*** Recorded information ***

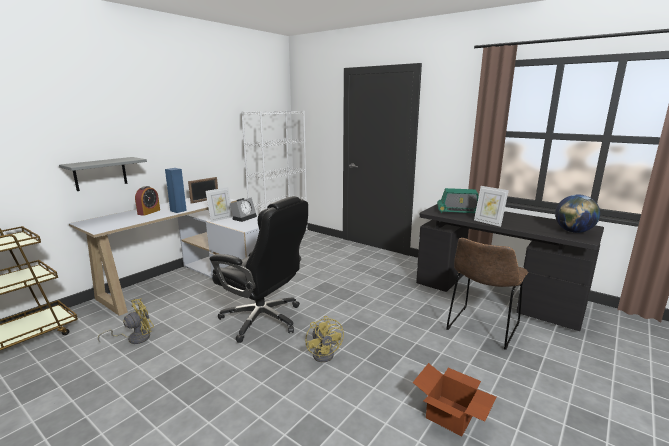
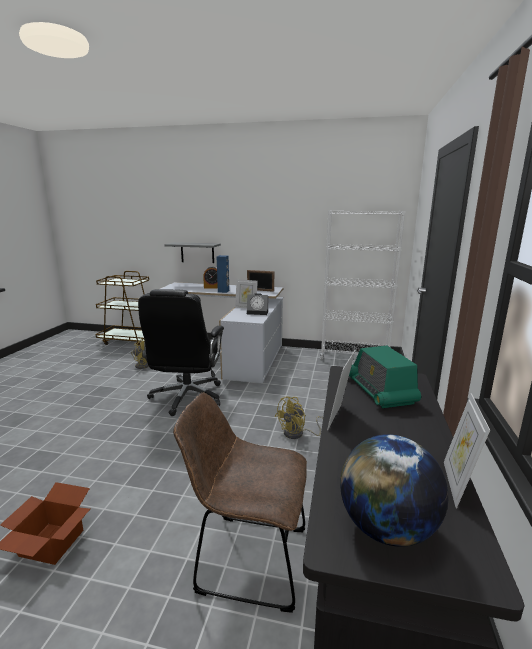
camera: 65 degrees right, 0 degrees up
yellow fan [305,316,344,362] -> yellow fan moved to [275,397,323,439]
none -> picture frame [444,393,490,509]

***

§ Prompt:
Return the material above in exact form. Pictures stay out.

§ Output below:
camera: 65 degrees right, 0 degrees up
yellow fan [305,316,344,362] -> yellow fan moved to [275,397,323,439]
none -> picture frame [444,393,490,509]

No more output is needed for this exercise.